QUOTED PASSAGE:
..........

K2 SmartForms: Subforms Style Dependency

If you find yourself in situation where a subform is exhibiting unusual style behavior, check to make sure it’s being instantiated from a K2 SmartForm instead of a View.

Here’s why.

Given:

  • SmartForm “A” contains a Content Control
  • The control displays SmartForm “B”, containing a grid
  • Double-clicking on a row in the grid will open SmartForm “C” as a subform.

Solve: SmartForm “C” exhibits unusual CSS behavior — in our case, the form colors were completely off, and urgently required correction.

I spent six hours chasing down what I thought was some poor manipulation of the style sheet.

The resolution actually had nothing to do with CSS directly. The actual problem was in the chain of events that led up to SmartForm “C” being launched.

Reviewing our “givens,” we’re reminded that SmartForm “A” contains a Content Control that displays SmartForm “B”. Well, that was my assumption. In reality, SmartForm “B” was actually only a SmartForm View, being displayed by its URL.

So our “givens” now look like this:

  • SmartForm “A” contains a Content Control
  • The control displays SmartForm View “B”, containing a grid
  • Double-clicking on the grid will open SmartForm “C” as a subform.

Why should that matter? It matters because SmartForms have appearance properties that Views do not. Themes and other style instructions are assigned at the form level, not in views.

..........

SUPPLIED INFORMATION:
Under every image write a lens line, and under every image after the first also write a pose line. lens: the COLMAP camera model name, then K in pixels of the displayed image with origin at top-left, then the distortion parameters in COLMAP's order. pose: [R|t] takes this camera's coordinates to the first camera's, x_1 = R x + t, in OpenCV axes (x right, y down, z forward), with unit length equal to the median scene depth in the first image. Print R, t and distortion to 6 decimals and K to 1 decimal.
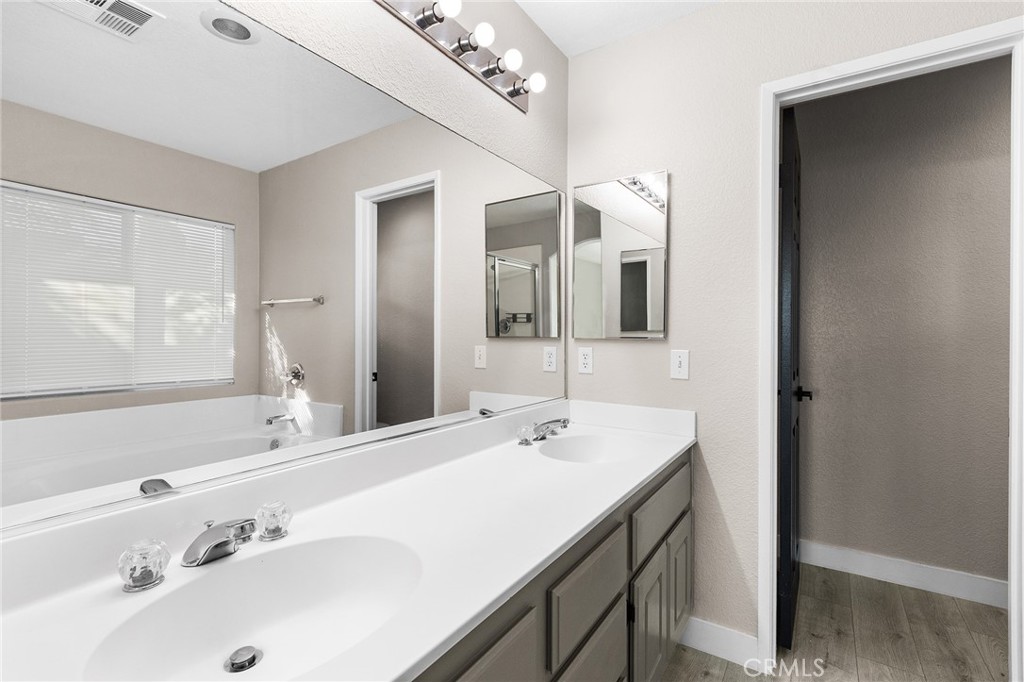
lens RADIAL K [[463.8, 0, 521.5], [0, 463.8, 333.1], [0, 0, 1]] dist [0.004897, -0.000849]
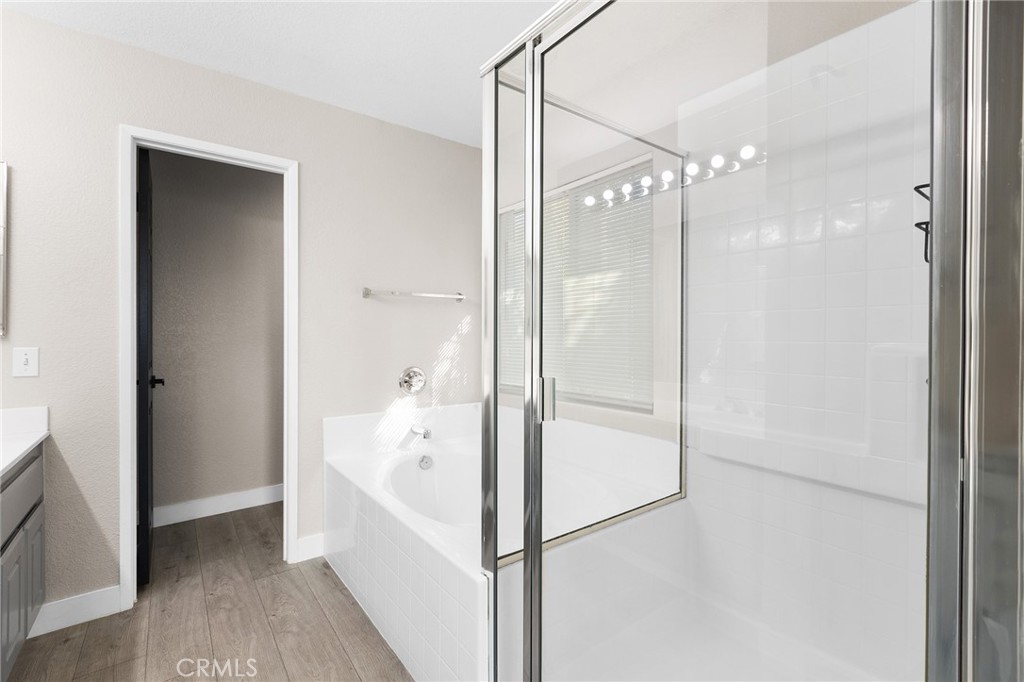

..........

LIST OF TASKS:
1. In the K2 SmartForms subform write-up, what was SmartForm "B" actually?
2. Please carry the K2 SmartForms subform write-up forward from its final sentence.
The listing after the K2 SmartForms subform write-up is separate material.

RESULTS OF THE EXERCISE:
1. It was only a SmartForm View, displayed by its URL.

2.
So when SmartForm “C” was launched from SmartForm View “B”, there was no style information to inform SmartForm “C” — which seems a little counter-intuitive, because SmartForm “C” is a SmartForm and has a Theme and other style information assigned to it.

Yet once SmartForm View “B” was enveloped within an actual SmartForm and pointed at a specific Theme, SmartForm “C” was launched as a subform without any further complication. The weird style display was gone.

These circumstances lead me to believe that the Form-Subform relationship includes certain style information as a dependency for the subform.

Given the expense of the lesson (SIX HOURS!), I feel this is worth repeating: If you find yourself in situation where a subform is exhibiting unusual style behavior, check to make sure it’s being instantiated from a K2 SmartForm instead of a View.